Były mąż Kayah, Rinke Rooyens, popełnił falstart roku. Tak chwalił się swoją współpracą z Edzią, tyle zapowiadał... Na fali udzielił nawet kilku wywiadów i wystąpił na okładce Przekroju jako "król telewizji". Niestety, jak to się ładnie mówi, "zwiódł czynnik ludzki" ;) I to mimo najlepszych chęci. Jak donosi Rewia, powołując się na osobę z biura prasowego firmy Rinkego Rochstar, producent rozpoczynając współpracę z Edzią był gotów na wszelkie poświęcenia:
Byliśmy gotowi na wszystko - zapewnia Anna Opończewska z biura prasowego Rochstar Management.
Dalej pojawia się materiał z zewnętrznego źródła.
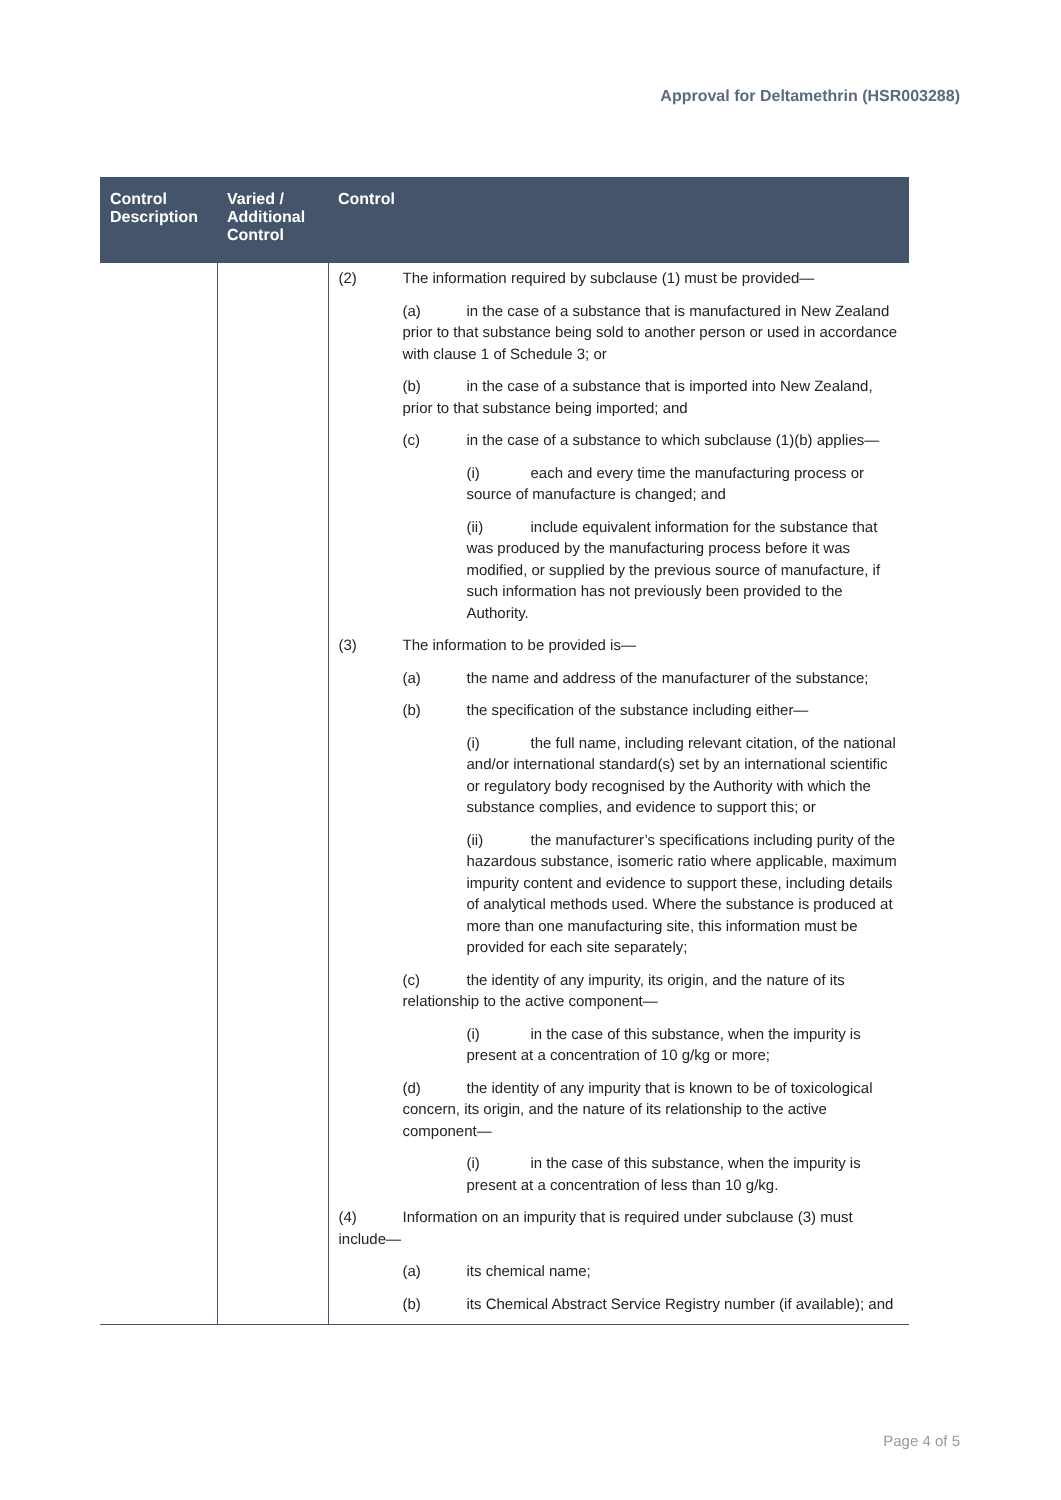Approval for Deltamethrin (HSR003288)
| Control Description | Varied / Additional Control | Control |
| --- | --- | --- |
| | | (2) The information required by subclause (1) must be provided— (a) in the case of a substance that is manufactured in New Zealand prior to that substance being sold to another person or used in accordance with clause 1 of Schedule 3; or (b) in the case of a substance that is imported into New Zealand, prior to that substance being imported; and (c) in the case of a substance to which subclause (1)(b) applies— (i) each and every time the manufacturing process or source of manufacture is changed; and (ii) include equivalent information for the substance that was produced by the manufacturing process before it was modified, or supplied by the previous source of manufacture, if such information has not previously been provided to the Authority. (3) The information to be provided is— (a) the name and address of the manufacturer of the substance; (b) the specification of the substance including either— (i) the full name, including relevant citation, of the national and/or international standard(s) set by an international scientific or regulatory body recognised by the Authority with which the substance complies, and evidence to support this; or (ii) the manufacturer’s specifications including purity of the hazardous substance, isomeric ratio where applicable, maximum impurity content and evidence to support these, including details of analytical methods used. Where the substance is produced at more than one manufacturing site, this information must be provided for each site separately; (c) the identity of any impurity, its origin, and the nature of its relationship to the active component— (i) in the case of this substance, when the impurity is present at a concentration of 10 g/kg or more; (d) the identity of any impurity that is known to be of toxicological concern, its origin, and the nature of its relationship to the active component— (i) in the case of this substance, when the impurity is present at a concentration of less than 10 g/kg. (4) Information on an impurity that is required under subclause (3) must include— (a) its chemical name; (b) its Chemical Abstract Service Registry number (if available); and |
Page 4 of 5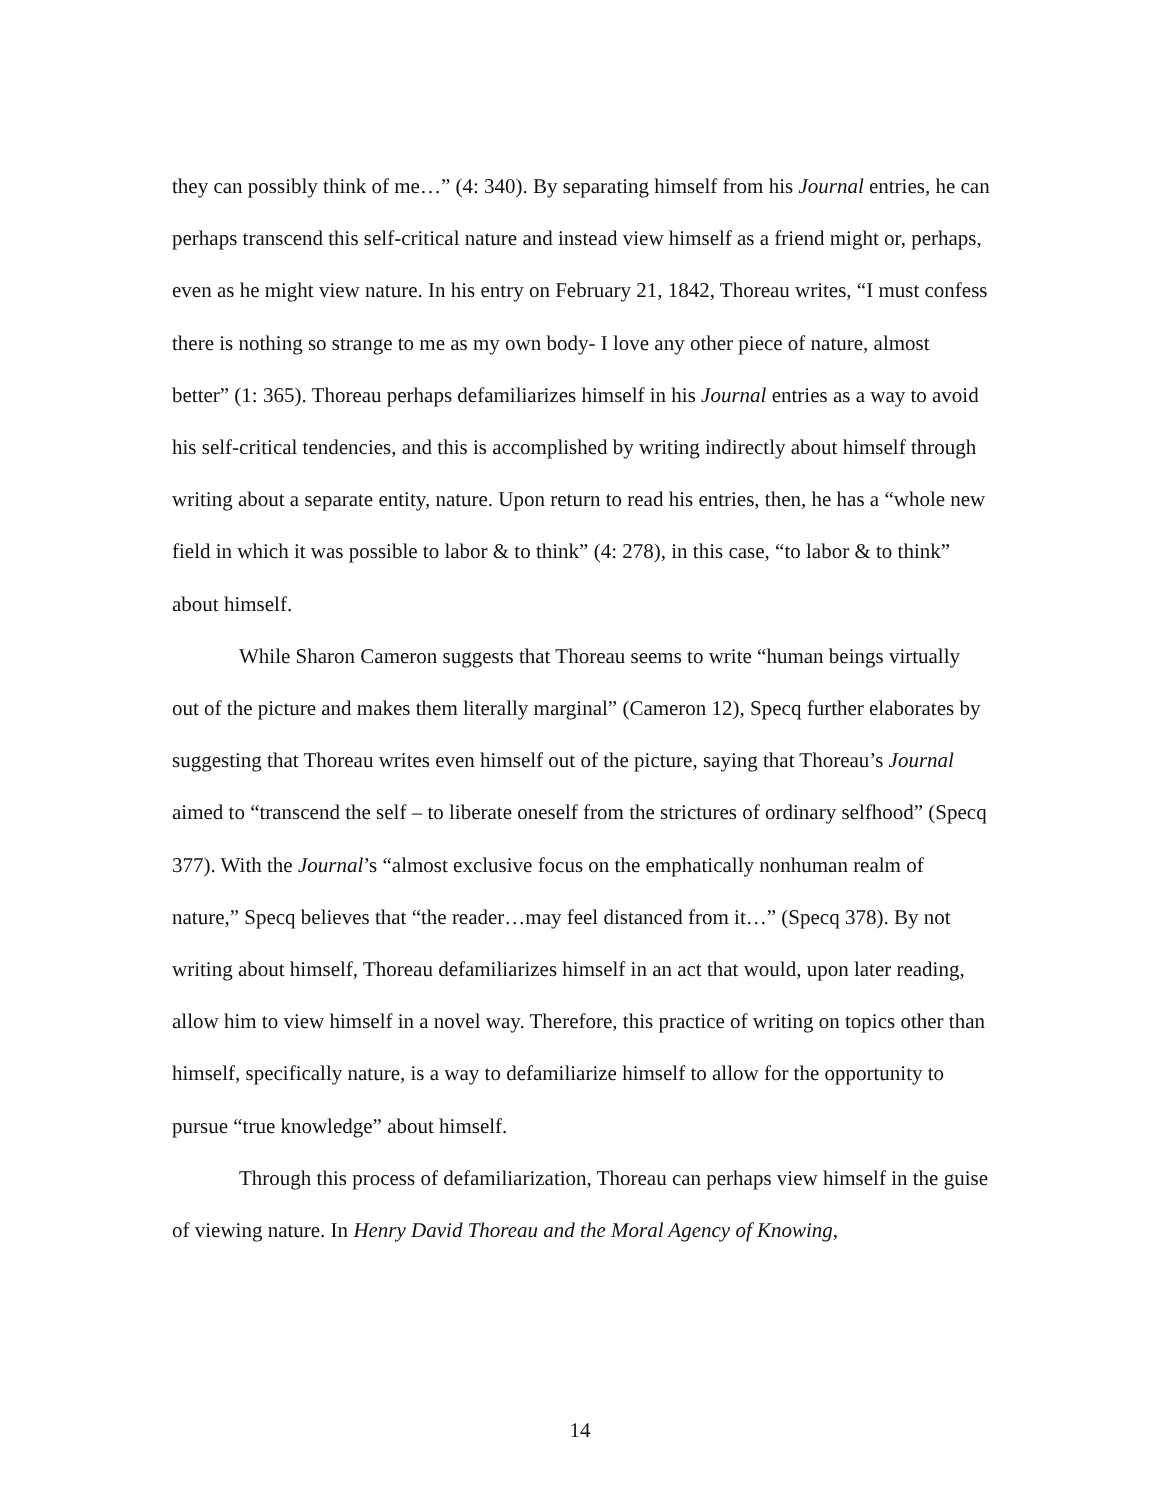they can possibly think of me…” (4: 340). By separating himself from his Journal entries, he can perhaps transcend this self-critical nature and instead view himself as a friend might or, perhaps, even as he might view nature. In his entry on February 21, 1842, Thoreau writes, “I must confess there is nothing so strange to me as my own body- I love any other piece of nature, almost better” (1: 365). Thoreau perhaps defamiliarizes himself in his Journal entries as a way to avoid his self-critical tendencies, and this is accomplished by writing indirectly about himself through writing about a separate entity, nature. Upon return to read his entries, then, he has a “whole new field in which it was possible to labor & to think” (4: 278), in this case, “to labor & to think” about himself.
While Sharon Cameron suggests that Thoreau seems to write “human beings virtually out of the picture and makes them literally marginal” (Cameron 12), Specq further elaborates by suggesting that Thoreau writes even himself out of the picture, saying that Thoreau’s Journal aimed to “transcend the self – to liberate oneself from the strictures of ordinary selfhood” (Specq 377). With the Journal’s “almost exclusive focus on the emphatically nonhuman realm of nature,” Specq believes that “the reader…may feel distanced from it…” (Specq 378). By not writing about himself, Thoreau defamiliarizes himself in an act that would, upon later reading, allow him to view himself in a novel way. Therefore, this practice of writing on topics other than himself, specifically nature, is a way to defamiliarize himself to allow for the opportunity to pursue “true knowledge” about himself.
Through this process of defamiliarization, Thoreau can perhaps view himself in the guise of viewing nature. In Henry David Thoreau and the Moral Agency of Knowing,
14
Rinke, który był ojcem całego przedsięwzięcia uczulił nas na kompleksową obsługę najwyższej jakości. Żadne żądanie Edyty nie mogło nas zaskoczyć, zdziwić czy wyprowadzić z równowagi.
W zamian Rinke oczekiwał, że Gorniak od czasu do czasu weźmie pod uwagę jego sugestie dotyczące jej kariery. Przede wszystkim zaś za pełną służalczość chciał, aby dotrzymywała ustalonych terminów. Niestety kapryśna i nieco niezrównoważona emocjonalnie piosenkarka nie podołała tak "wygórowanym" żądaniom.
Były plany, propozycje, pomysł na nową płytę, ale mieliśmy odmienne wizje artystyczne - wyjaśnia dyplomatycznie Opończewska. I to był powód naszego rozstania. Każde z nas musiało pójść swoją drogą.
Na szczęście Edzia wie, że i tak każdy się połasi na pół miliona rocznej marży z koncertów. Wyobraźcie sobie, do jakiego stopnia musi nie ufać ludziom.